テンプはバイメタルで、チラネジ附の旧式ではあるが、高価な部類。
しかしながら、テンプがどうも傾げている。
分解を進めてテンプをみると、かなりのガタがある。
それでも動いているが、クリアランスの調整は下石の方で出来るのかな?
こう見ると、上と下の隙間の開き具合が異なり、前のめりになっているのが見て分かる。
テンプ部はユニットになっているから、外して観察。
石受けは固定だから、クリアランス調整は不可。
試しに紙を挟んで絞まる様にしてみてもまだガタはあるが、ユニットの自重で動かすと90°は振っているから、これでも良さそう。
給油のオイルは茶色の様な黒の様な、酸化したニオイとホコリを含んでいる様な具合だから、OHすれば、致命的な壊れ方ではなさそう。
分解する。
時報との連動部は面白い構造で、筒カナが2連になっていて、手前は長針の時報、00、30を合わせる用途。指針のネジを締め込み止まる様になっている様だが、締め込んでも動き易い。
後ろの筒カナが時間合わせで、手前の筒カナも同時に動く。
一番後ろは緩い筒カナが入っていて、これは時報の数取をする部分。
指針側でやらない別途構造。
ゼンマイは時報側は幅のある高トルク型で、時間計の方は幅の狭い物が採用されていた。
高トルクのゼンマイ部分はグリースをくれたのか分からないが、緩い様な油が黒い状態で洗ったらすぐに落ちた。
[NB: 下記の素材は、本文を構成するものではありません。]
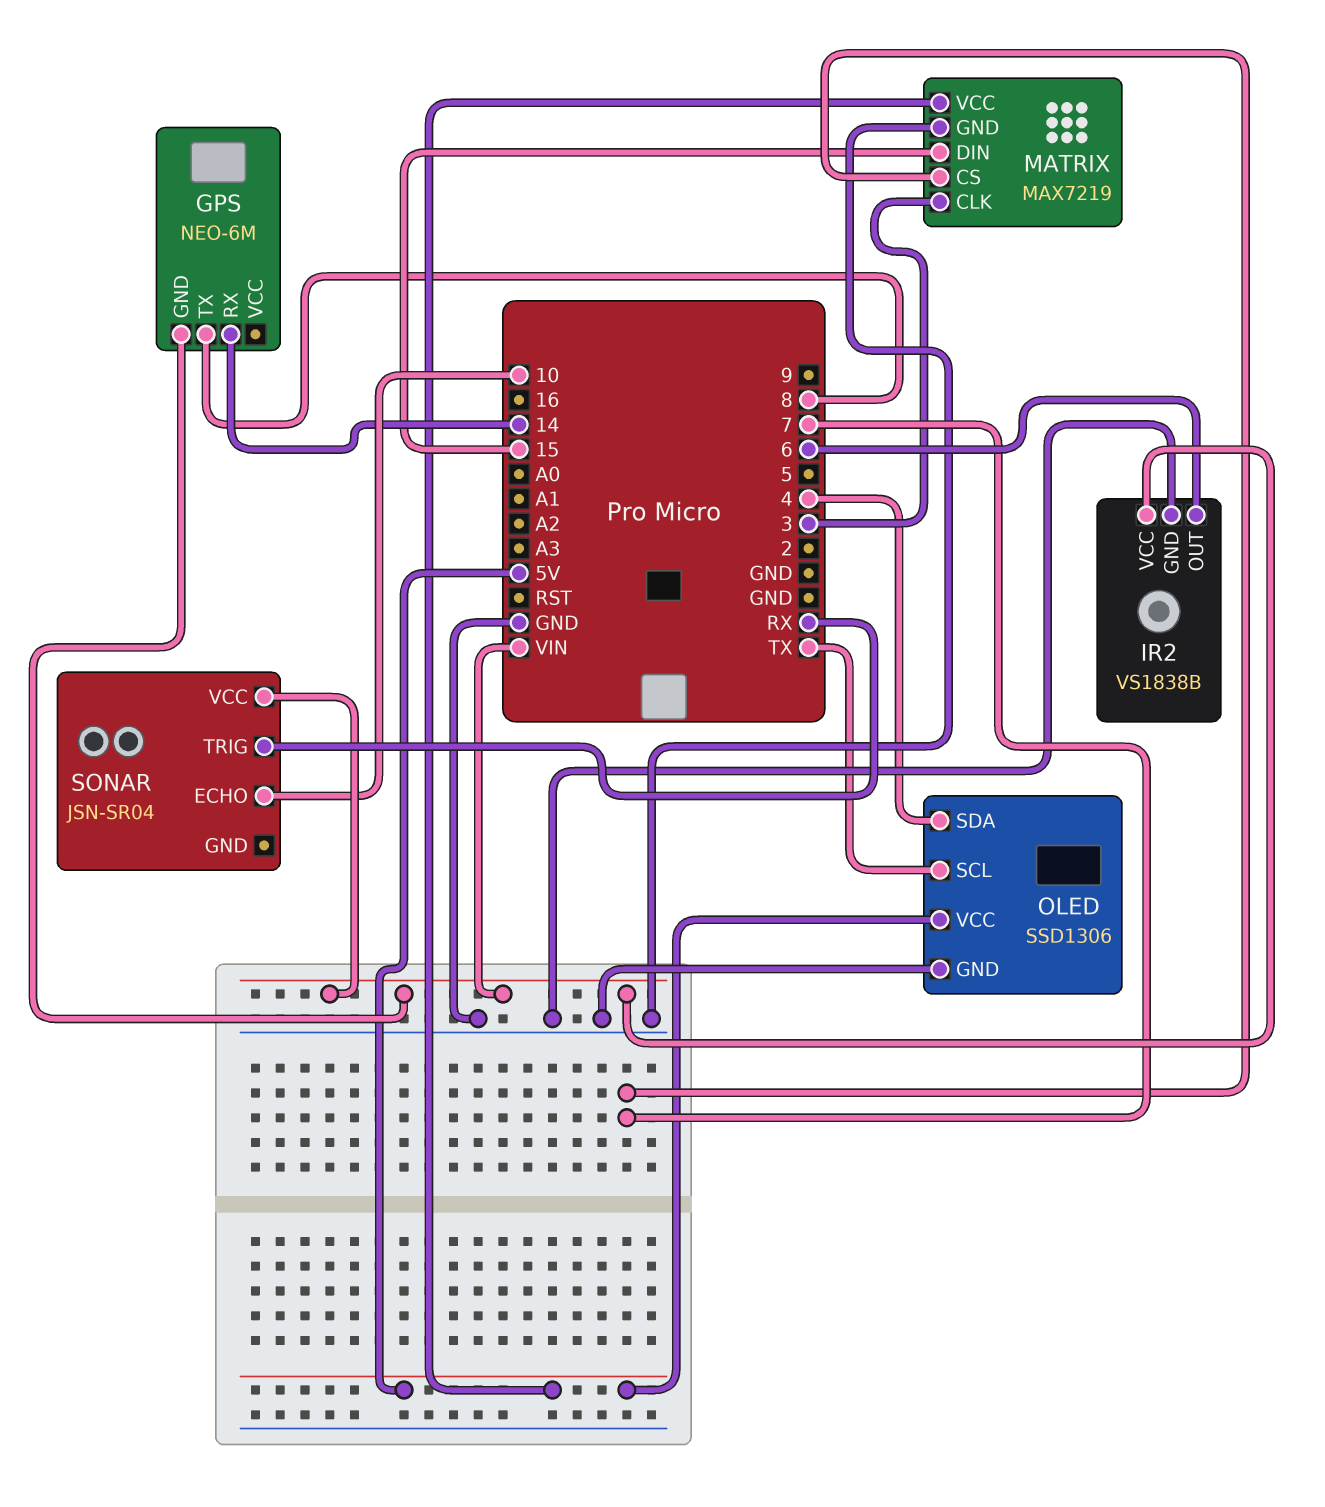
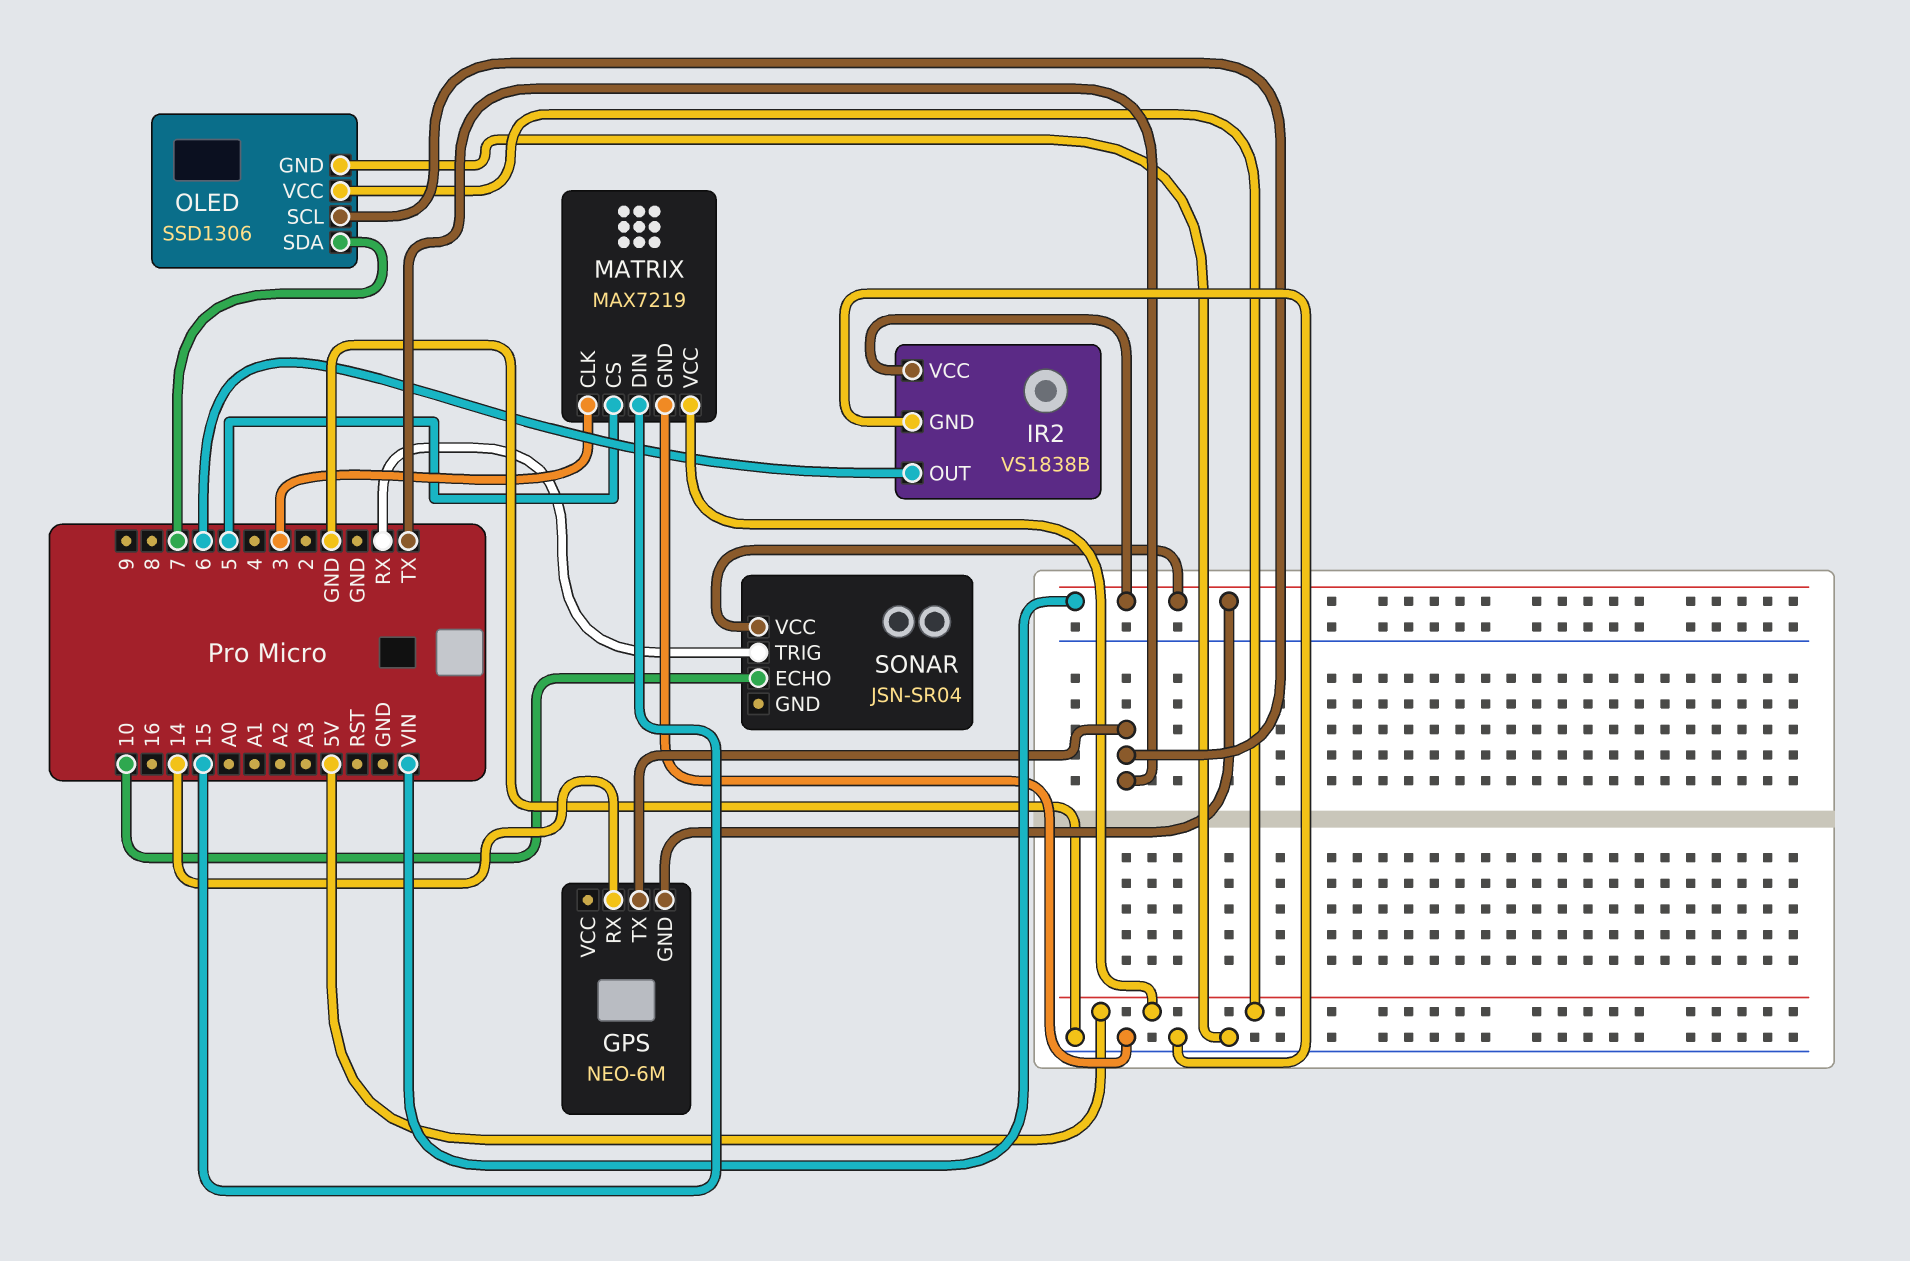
GPS pin TX: 8 -> TX
MATRIX pin CS: 7 -> 5
OLED pin SDA: 4 -> 7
上から給油しただけなのかな。分からないが、固着していなかったから洗いは楽だった。
組み戻しが時報側は苦労する。
テンプの緩さは紙2枚だとキツくなる様な雰囲気だったから1枚で。
石のセンターも出ているし、問題なかろう。
立てて置くものだから良いとは思うが、ゼンマイを殆ど巻いていない状態で動くが、寝かすと逆に止まり易い。
ある程度巻いてしまえば寝かしても動くが、テンプが緩いのは意味があるのかも知れない。
現状でテンプの傾げは見ても分からない程に垂直が出ている。
本来は垂直か水平でなければならないと思うが…
長針の鳴り位置調整。仕上げ。
ボンボンがキンキンと金物当たりの音で心地良くない位置に調整してある事が分かった。
モクのマレットだから、嫌な音がしない様にしてあるのだが、正常の位置ではない。
ハンマーの横当たりをする様に調整されていたから、正常の位置ではモクが当たり過ぎで、余韻が皆無。
曲げられた分を元へ曲げ直してやって、正常の音になった。
ポンポンと低い方が出て癇に障る嫌味さが無くなった。
こんな音。
あとは時計として動き続けるか様子見。